Further Considerations

What should the generated packages be called? @ethanhs's PEP 561 actually requires stubs-only package to be named <package>-stubs. typeshed could squat these names and release them (and remove the stubs) on the request of upstream maintainers. Alternatively, typeshed could add a common prefix or suffix (ts, typeshed) or in addition to or instead of the -stubs suffix. This would be in violation of PEP 561, so we'd need to get broader consensus to amend the PEP. My personal favorite would be <package>-ts.

To guarantee a fairly quick turnaround on stubs, to minimize work for publishing stubs, and to prevent all third-party stub packages to be updated whenever a new typeshed version is released, stubs for a specific third-party package should be published automatically when it changes.

Possible Implementation

  • Add a generic setup-tp.py to typeshed that takes its package name from the directory it's in and uses the current date and time as version number.
  • Amend the CI process for master only so that after a successful test run, for every third-party package that was changed since the last successful run, the following is done automatically:
    1. Copy setup-tp.py into the third-party module directory as setup.py.
    2. Build the package in that directory.
    3. Upload to pypi.

Activity

emmatyping

emmatyping commented on Sep 27, 2018

@emmatyping
Member

I haven't had time to think over the full proposal yet but I did want to correct a misunderstanding and add some relevant information.

First a minor (but important!) nitpick: PEP 561 is about package names. The things you install off of PyPi are distributions, which have zero or more packages. The example I always give to explain this is that you pip install Django but import django. django is the package, Django is the distribution.

Therefore, it would be possible to install, say setuptools-stubs, along with any number of other stub packages from the typeshed distribution. So we don't really need to squat names.

Speaking of squatting names, there has already been some discussion of this topic in pypi/warehouse#4164. Donald Stufft is planning on namespacing packages in some form, so it is likely flask will end up with flask-stubs as a reserved distribution name anyway.

JukkaL

JukkaL commented on Sep 27, 2018

@JukkaL
Contributor

I like the proposal! Here are a few additional thoughts.

If we split (most) third party stubs to separate stub packages, type checkers could propose a relevant stub package to install if they can't find stubs for some package. This would be easy to do if third party stubs are managed centrally, but hard if they are spread out across numerous repositories.

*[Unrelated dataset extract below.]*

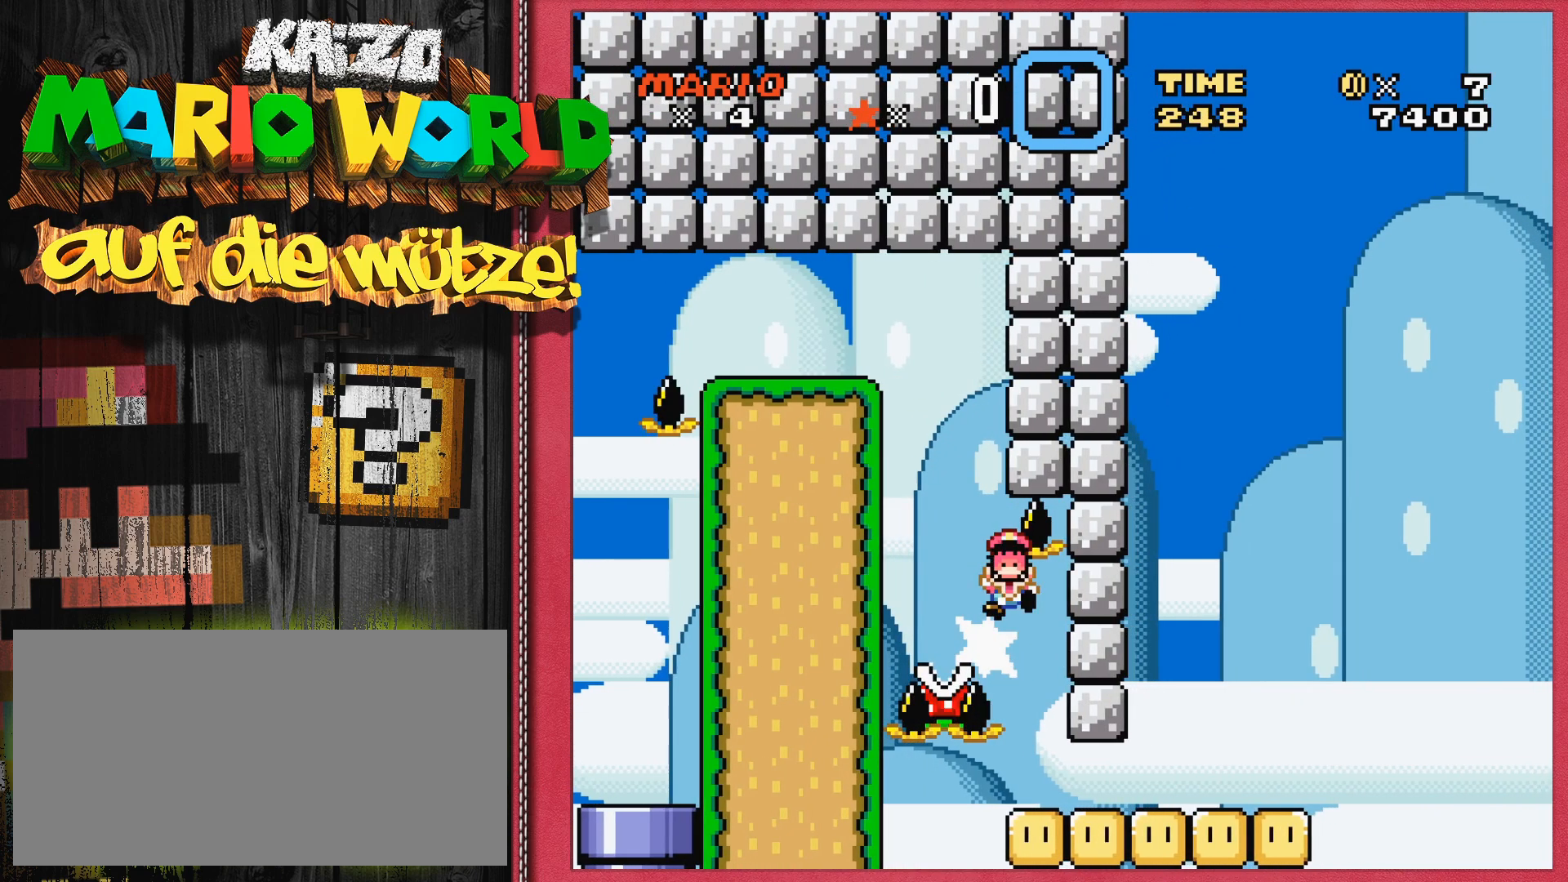
{"buttons": [], "events": [[150, "DPAD_RIGHT", "up"], [267, "SELECT", "down"], [367, "SELECT", "up"]]}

I think that it would make sense to request permission proactively for the most popular packages on PyPI to be included on typeshed (I mentioned this in #2440). This would make it easier to contribute new stubs, as asking for permission is something many people are uncomfortable doing. I'm happy to try doing this if others think that this is a good idea.

I think that review workload is the biggest potential issue. I'm ready to volunteer to do more code reviews if we can pull some of the proposed changes off, in part because I expect they could well make code reviews easier. I have some ideas about making core review workload manageable below.

First, I think that it would be a big help if we had tests for third party stubs. At the very least, we should have a .py file that exercises the most important functionality in the stub. A test would pass if mypy (or some other tool) could type check the test file without errors. This can be refined later, but I think that this would be sufficient in the beginning.

Second, if we have support for tests, we can require that any new third party stubs have decent test coverage. Also, most fixes to a stub should include a test. Code reviews will be simpler if we can trust that tests catch any egregious errors at least. Also, the presence of tests makes it more likely that the PR author has done a reasonable job, thus hopefully requiring fewer review iterations. We can ask the creator of a new stub to actually verify that the test file can be run against the library (not just checked). It's probably impractical to execute tests in typeshed CI, though.

Third, since third party stubs wouldn't be installed by default, errors in those stubs would be less serious than now, as it would be easy to uninstall the stubs if there are problems, and it would be easy to revert back to an earlier stub version. Reporting bugs in stubs back to typeshed would perhaps also be simpler, as it would be easy to attribute blame to a certain typeshed stub package. Due to these reasons, code reviews could be less strict for third party packages (i.e. no need to double check against the implementation if something is unclear), excepting maybe the most popular packages. Here my rationale is that it will be much easier to encourage users to contribute small fixes to not-very-polished stubs than to create a new set of stubs from scratch. Automatically having the fixes available on PyPI immediately after the PR has been merged could be another big motivating factor.

Finally, maybe we should consider requiring the use of a code auto-formatter for stubs (at least new ones), if there is one that works for stubs. Or we could maybe introduce more aggressive linting for new stubs. These would improve the readability of contributed stubs.

ilevkivskyi

ilevkivskyi commented on Sep 27, 2018

@ilevkivskyi
Member

There are few questions I wanted to clarify about the proposal:

  • What to do with stubs for large frameworks that require plugins to work correctly? (SQLAlchemy, Django, NumPy, etc.)
  • How are we going to manage the versioning of stub packages?
  • Will incomplete stubs be allowed? Will we require __getattr__ for such to avoid false positives, or just not allow them at all?
JukkaL

JukkaL commented on Sep 27, 2018

@JukkaL
Contributor

What to do with stubs for large frameworks that require plugins to work correctly? (SQLAlchemy, Django, NumPy, etc.)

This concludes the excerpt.